I was doing a wedding cake consultation at work and the bride asked for strawberry cake. I remember trying Duncan Hines' strawberry cake a long time ago and thought it would have been really good if it wasn't for that gross artificial flavor. So now it's been on my mind and I want to make it. I found a recipe that calls for strawberry Jell-o mix and strawberry jam to be added to a white cake mix. I'm thinking I can use a vanilla cake recipe and add vegetarian strawberry "Jell-o" to not only avoid the gelatin (I'm a vegetarian), but to avoid the artificial taste as well since it's made with strawberry powder instead of being just artificially colored and flavored sugar/gelatin. Is there a reason these recipes call for Jell-o? Is it just for the strawberry flavoring or does the gelatin do something in the recipe? Because I could just as easily use straight strawberry powder.

Anyone else make this type of cake? Any suggestions?


----------



## momoreg (Mar 4, 2000)

Gelatin's thickening power can't withstand the heat of baking (not sure if the same is true for the vegetarian stuff), so if you have access to strawberry powder, use that instead. You'll get a more intense, straightforward strawberry flavor. And please post your results! :lips:


----------



## brink (Mar 10, 2002)

You can also substitute the fat (oil) with strawberry preserves. I don't know if this falls into the vegan category, but with a few drops of strawberry candy oil, it tastes fresh, homemade and real.


----------



## lotuscakestudio (Jun 28, 2001)

Yeah, I didn't think so either. I guess most people just use Jell-o since it's a cheap and readily available strawberry flavoring. And yes, I will definitely post results! Thanks!
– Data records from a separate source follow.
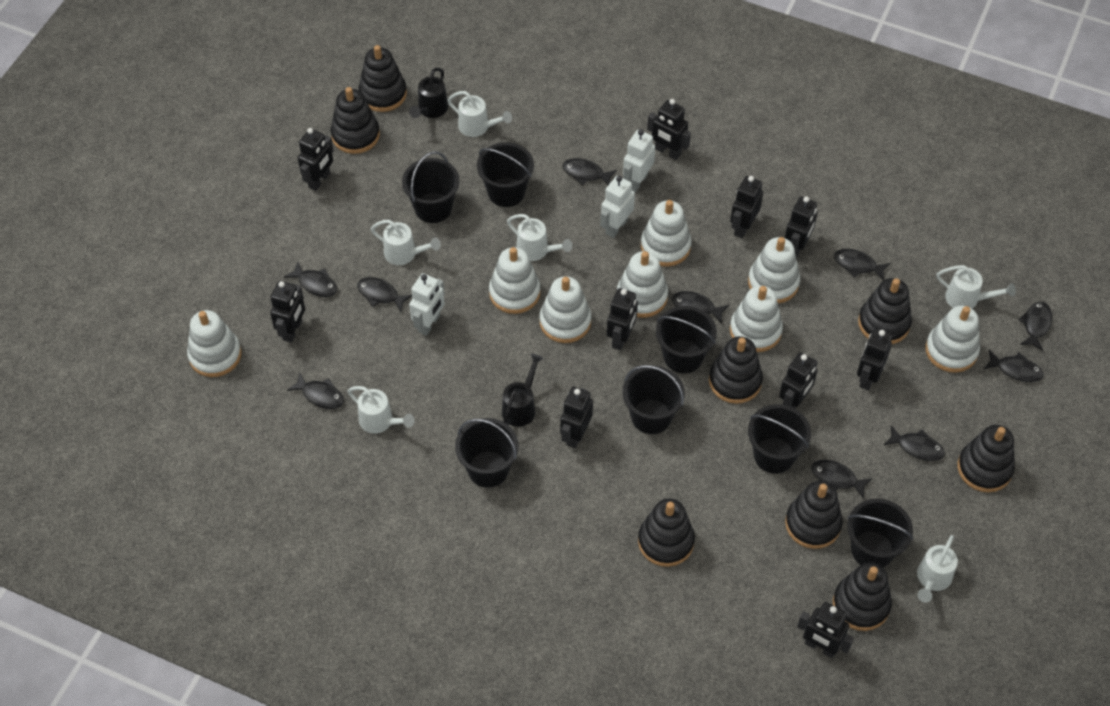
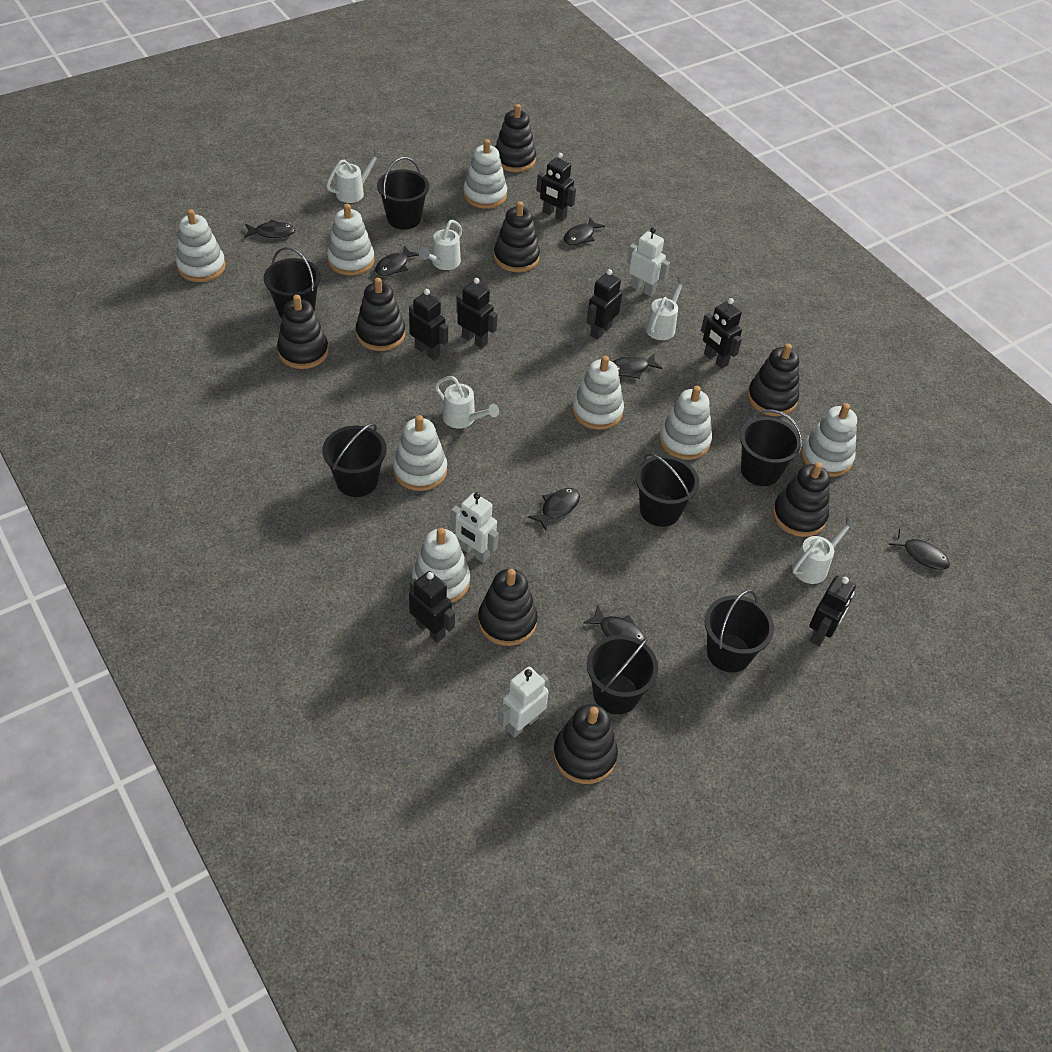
black fish: [284,262,337,297] [287,373,344,409] [357,277,412,312] [563,158,617,185] [672,291,729,323] [811,460,872,499] [834,249,891,281] [884,425,945,461] [984,350,1044,382] [1018,302,1052,351] = 10 -> [244,220,295,238] [375,245,419,276] [528,488,580,530] [564,218,605,245] [583,605,646,644] [613,354,663,379] [888,529,950,570] = 7
black robot: [270,281,305,343] [298,128,334,191] [560,387,593,448] [607,288,638,350] [647,99,691,160] [730,176,763,238] [779,352,818,409] [785,196,818,258] [797,602,854,658] [857,328,892,390] = 10 -> [409,289,448,360] [409,571,455,643] [456,278,497,348] [536,153,576,221] [586,269,622,340] [701,298,742,369] [809,576,856,646] = 7
black watering can: [409,68,448,118] [502,354,543,427] = 2 -> none = 0
white watering can: [347,386,415,434] [371,220,441,265] [447,91,512,137] [507,214,572,261] [917,535,958,603] [937,265,1016,309] = 6 -> [326,150,383,203] [419,220,462,270] [435,376,499,429] [645,277,688,340] [792,517,857,584] = 5

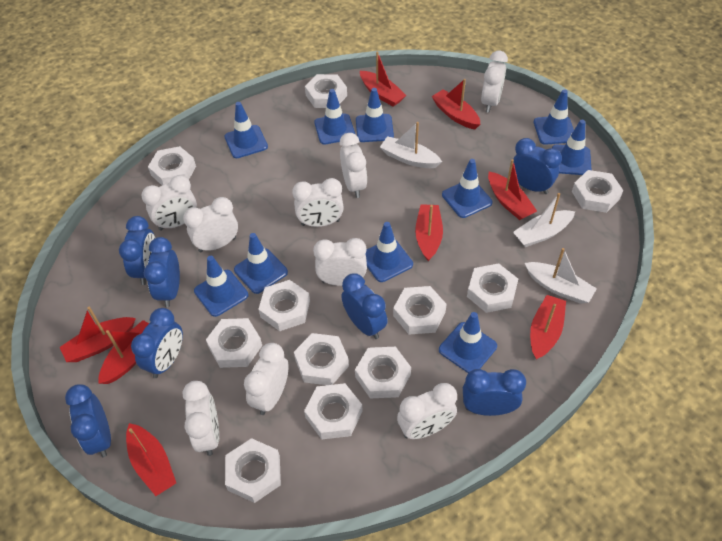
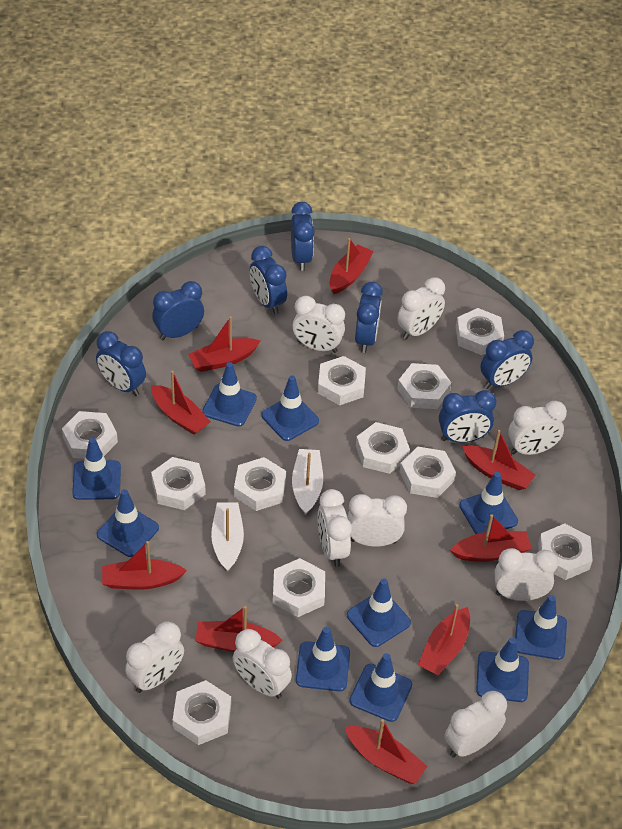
red boat: [60,307,136,362] [98,320,149,384] [126,423,176,496] [360,52,407,107] [415,204,443,261] [432,79,481,129] [488,159,537,220] [530,295,566,360] = 8 -> [102,541,187,590] [151,371,211,435] [188,317,260,372] [195,606,283,652] [329,238,374,294] [345,719,428,784] [418,604,470,675] [450,514,532,562] [462,430,536,490] = 9
white boat: [380,122,442,168] [513,193,575,247] [525,248,597,304] = 3 -> [211,503,244,572] [292,449,323,515] = 2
Brink, do you know of a brand that makes naturally flavored strawberry oil? I've only seen the artificial kind. If this cakes turns into a hit, I'll start selling it, but I can't use artificial flavorings for the cakes I sell.


----------



## headless chicken (Apr 28, 2003)

Though I don't think this place will ship them to you but I do hope it'll give you some place to start. I don't think they're artificial...
http://www.goldaskitchen.com/merchan...id=2158&step=4
http://www.goldaskitchen.com/merchan...id=2091&step=4


----------



## brink (Mar 10, 2002)

Lotus, I don't know about the natural extracts. I use the candy oil from CK Products, which is artificial. You could also just use the preserves and add a few extra chopped berries, or puree and strain some super ripe berries and use it for part the water. This would probably also give the cake a more natural pink color. I suppose you could make your own kosher/vegan jam so it would fall more in your standard offerings.

Hope this helps.


----------



## momoreg (Mar 4, 2000)

There's a brand of natural flavoring that I've seen in health food stores called 'Frontier'. It's an oil-based extract, and it states on the package that it can be used in cakes. They do have strawberry flavor.


----------



## thecakelady (Jun 11, 2006)

Many cake mixes are doctored with pudding. How about adding a pkg of strawbwrry pudding?


----------